Une voix qui crie dans le désert
49-3
Ce n’est pas le score du match de rugby du week-end.
Qui a gagné ?
Personne.
Qui a perdu ?
Tout le monde.
La honte.
C’est l’expression de ce week-end.
Lâchée par une victime désemparée de voir son agresseur sexuel, honoré et récompensé sous ses yeux, par ses pairs.
Ils savaient bien qu’elle serait là, dans la salle.
Mais ils n’en avaient rien à faire.
Ils lui ont infligé un supplice, l’humiliation suprême, avec un raffinement de cruauté.
Dans un cas comme dans l’autre, au gouvernement comme aux César du cinéma, on a bien écouté des voix dissidentes, des personnes qui osaient dénoncer par avance, ce que l’on projetait.
L’on a écouté plus ou moins poliment. Avec un sourire forcé. L’on a feint la compassion, on a ri jaune, comme le gilet de la même couleur.
L’on a fait le dos rond, laissé passer l’orage.
Laissé cabotiner Florence Foresti sur « Roro, atchoum, Popaul ».
Comme l’on avait ri de la saillie grinçante de Blanche Gardin. « J’aimais bien jouer au théâtre parce que tant qu’on était sur les planches, le metteur en scène nous laissait un peu tranquilles. C’est étrange cette bienveillance envers les artistes. On ne dit pas du boulanger « bon d’accord, il viole un peu les gosses dans le fournil, mais tout de même, il fait une baguette extraordinaire ! »
Laissé entre autres, les avocats manifester, brûler des codes, refuser de plaider, bloquer l’accès aux tribunaux, faire des clips, des haka, des défilés, des chansons, troquer leurs rabats blancs contre des rouges. Laissé les parlementaires d’opposition déposer des dizaines de milliers d’amendements, pour tenter de reculer un tant soit peu l’échéance fatidique.

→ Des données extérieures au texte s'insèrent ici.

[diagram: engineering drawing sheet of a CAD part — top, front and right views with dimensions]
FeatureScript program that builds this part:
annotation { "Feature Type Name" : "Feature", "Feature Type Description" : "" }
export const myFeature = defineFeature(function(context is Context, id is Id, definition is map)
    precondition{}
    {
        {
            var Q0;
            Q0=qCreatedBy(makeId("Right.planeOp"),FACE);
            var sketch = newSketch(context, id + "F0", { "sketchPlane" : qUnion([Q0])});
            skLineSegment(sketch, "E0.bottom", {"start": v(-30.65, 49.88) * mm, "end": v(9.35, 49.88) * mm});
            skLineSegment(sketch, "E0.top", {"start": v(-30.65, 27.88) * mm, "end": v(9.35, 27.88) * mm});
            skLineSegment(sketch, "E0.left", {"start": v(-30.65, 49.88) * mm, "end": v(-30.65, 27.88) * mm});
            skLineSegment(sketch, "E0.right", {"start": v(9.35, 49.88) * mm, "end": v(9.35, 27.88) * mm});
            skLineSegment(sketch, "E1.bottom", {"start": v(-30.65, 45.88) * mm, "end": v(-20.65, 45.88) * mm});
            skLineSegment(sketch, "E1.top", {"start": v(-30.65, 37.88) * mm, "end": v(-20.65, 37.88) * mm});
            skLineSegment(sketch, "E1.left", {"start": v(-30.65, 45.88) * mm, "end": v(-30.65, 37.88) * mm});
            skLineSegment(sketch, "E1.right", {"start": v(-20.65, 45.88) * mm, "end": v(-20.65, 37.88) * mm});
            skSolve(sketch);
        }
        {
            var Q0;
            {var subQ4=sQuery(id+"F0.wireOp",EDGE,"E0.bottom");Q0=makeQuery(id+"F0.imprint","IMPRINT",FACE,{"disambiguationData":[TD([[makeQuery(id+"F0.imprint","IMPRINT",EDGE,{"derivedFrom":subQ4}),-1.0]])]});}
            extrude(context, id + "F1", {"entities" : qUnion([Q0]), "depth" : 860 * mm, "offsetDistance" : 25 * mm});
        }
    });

« Encore un quart d’heure, Monsieur le bourreau ».
Et puis, dans un cas comme dans l’autre, l’on a sifflé la fin de la récré.
Sans autre forme de procès.
L’on a laissé s’exprimer, mais l’on n’a pas entendu.
Force est resté à la Loi. Celle du plus fort, de celui qui détient le pouvoir, et qui au final, fera bien comme il voudra. Et qui le sait.
Nous sommes des voix qui crions dans le désert.
Il nous faut crier, sans cesse, sans peur, mais avec espérance.
Il nous faut crier le respect de la dignité de chaque personne humaine.
Il nous faut crier la défense des plus fragiles, dans la construction d’une société plus juste.
Il nous faut crier qu’on ne peut vivre n’importe comment, faire n’importe quoi et célébrer n’importe qui.
Nous ne sommes pas la lumière.
Nous sommes la lampe.
Nous sommes la lampe qui porte témoignage à la lumière.
Je suis éveillé, habité par la lumière que je porte et qui me porte :
La Justice.
Et voici que je rejoins d’autres porteurs de lumière
Qui sont éveillés par leur cœur, par leur conscience.
Gardons nos lampes allumées.
Car du fond des ténèbres où d’aucuns veulent nous plonger, nous porterons la lumière.